Papyrus does a similar trick but for Markdown files. It adds a named readtable to load markdown files as usual lisp code.

The library itself is less than 20 lines of code!

Here is how does the hello world look like using a literate programming style and Papyrus:

(defpackage #:hello-world
      (:use :cl :named-readtables))
    (in-package #:hello-world)
    
    (in-readtable :papyrus)

# Hello world with Papyrus

As you probably know, every programmer starts his learning of the
new programming language from the "hello world" program.

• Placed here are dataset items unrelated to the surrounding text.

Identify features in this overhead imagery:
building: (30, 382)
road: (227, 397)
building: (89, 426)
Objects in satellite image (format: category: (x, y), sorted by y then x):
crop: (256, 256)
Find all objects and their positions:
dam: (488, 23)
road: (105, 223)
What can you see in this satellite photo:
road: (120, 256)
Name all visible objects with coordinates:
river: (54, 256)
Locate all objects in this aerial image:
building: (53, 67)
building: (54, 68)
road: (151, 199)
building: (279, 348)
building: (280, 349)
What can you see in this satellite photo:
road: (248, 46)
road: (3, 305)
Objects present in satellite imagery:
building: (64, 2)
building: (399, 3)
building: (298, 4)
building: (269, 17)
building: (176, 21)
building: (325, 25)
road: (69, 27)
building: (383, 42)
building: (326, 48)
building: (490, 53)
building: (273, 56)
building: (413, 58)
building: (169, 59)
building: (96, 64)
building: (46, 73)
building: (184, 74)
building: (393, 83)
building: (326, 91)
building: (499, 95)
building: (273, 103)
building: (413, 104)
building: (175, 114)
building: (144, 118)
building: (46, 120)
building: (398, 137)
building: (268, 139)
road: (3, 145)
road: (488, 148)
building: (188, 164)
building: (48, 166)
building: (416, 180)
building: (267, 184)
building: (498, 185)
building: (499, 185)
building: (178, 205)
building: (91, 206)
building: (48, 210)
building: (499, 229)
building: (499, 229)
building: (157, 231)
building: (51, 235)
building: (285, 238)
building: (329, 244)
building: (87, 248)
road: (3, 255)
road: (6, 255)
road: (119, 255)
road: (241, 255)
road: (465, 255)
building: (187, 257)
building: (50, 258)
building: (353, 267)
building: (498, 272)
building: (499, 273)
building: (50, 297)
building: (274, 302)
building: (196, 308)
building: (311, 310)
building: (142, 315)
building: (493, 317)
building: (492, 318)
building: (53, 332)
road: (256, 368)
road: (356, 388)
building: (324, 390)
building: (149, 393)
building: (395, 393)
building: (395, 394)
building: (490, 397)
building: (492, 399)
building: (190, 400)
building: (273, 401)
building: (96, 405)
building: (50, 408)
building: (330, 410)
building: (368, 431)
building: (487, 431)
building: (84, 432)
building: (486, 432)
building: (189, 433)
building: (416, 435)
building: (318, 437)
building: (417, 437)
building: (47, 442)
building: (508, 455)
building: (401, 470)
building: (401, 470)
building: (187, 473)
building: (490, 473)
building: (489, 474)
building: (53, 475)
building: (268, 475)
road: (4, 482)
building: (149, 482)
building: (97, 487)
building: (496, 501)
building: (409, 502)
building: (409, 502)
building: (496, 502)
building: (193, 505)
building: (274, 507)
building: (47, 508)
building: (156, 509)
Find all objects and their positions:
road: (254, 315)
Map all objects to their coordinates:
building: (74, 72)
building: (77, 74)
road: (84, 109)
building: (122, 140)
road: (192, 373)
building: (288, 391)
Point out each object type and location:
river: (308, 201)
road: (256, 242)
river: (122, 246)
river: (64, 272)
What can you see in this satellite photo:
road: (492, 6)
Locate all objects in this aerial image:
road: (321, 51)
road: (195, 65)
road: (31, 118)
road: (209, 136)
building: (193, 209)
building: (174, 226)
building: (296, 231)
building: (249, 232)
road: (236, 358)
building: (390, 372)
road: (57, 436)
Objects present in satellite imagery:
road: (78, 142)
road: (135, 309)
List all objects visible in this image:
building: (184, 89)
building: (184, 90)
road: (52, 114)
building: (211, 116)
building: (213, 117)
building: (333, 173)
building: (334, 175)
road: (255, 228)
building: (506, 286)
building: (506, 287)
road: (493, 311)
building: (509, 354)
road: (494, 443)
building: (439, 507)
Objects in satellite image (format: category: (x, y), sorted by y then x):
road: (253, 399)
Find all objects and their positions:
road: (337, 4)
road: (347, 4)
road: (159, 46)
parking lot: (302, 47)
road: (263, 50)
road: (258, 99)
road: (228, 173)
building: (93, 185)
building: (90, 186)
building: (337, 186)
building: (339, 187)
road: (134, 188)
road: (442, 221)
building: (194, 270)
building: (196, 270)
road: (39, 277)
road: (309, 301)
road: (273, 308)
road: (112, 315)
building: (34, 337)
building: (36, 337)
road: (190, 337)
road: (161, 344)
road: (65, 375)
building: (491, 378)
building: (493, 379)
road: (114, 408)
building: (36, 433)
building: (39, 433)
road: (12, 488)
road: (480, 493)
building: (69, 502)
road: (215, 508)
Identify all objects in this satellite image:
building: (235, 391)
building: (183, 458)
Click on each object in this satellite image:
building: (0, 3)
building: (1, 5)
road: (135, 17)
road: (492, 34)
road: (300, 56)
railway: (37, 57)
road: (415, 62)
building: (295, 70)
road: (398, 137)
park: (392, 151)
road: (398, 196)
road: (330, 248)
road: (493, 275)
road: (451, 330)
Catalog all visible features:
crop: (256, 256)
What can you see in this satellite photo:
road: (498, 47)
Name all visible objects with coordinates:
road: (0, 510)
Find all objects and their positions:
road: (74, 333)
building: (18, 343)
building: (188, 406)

Simplest hello world program outputs a text "Hello World!" in console and exit.

Here is how we can output this program in Common Lisp:

```lisp
(defun main ()
    (princ "Hello World!")
    (terpri))
```

Now we can load it and run our main function:

POFTHEDAY> (ql:quickload :papyrus)

POFTHEDAY> (load "docs/media/0139/hello.md")
T

POFTHEDAY> (hello-world::main)
Hello World!

Also, you can add markdown files as ASDF system's dependencies!

However, there are view drawbacks because of Markdown's limitations and Papyrus simplicity:

  • All files have to start with an indented block of code to set proper read-table.
  • Emacs does not understand the current package when you are doing C-c C-c.
  • It is impossible to define blocks of lisp code which shouldn't be evaluated.

But literate-lisp system addresses all these issues.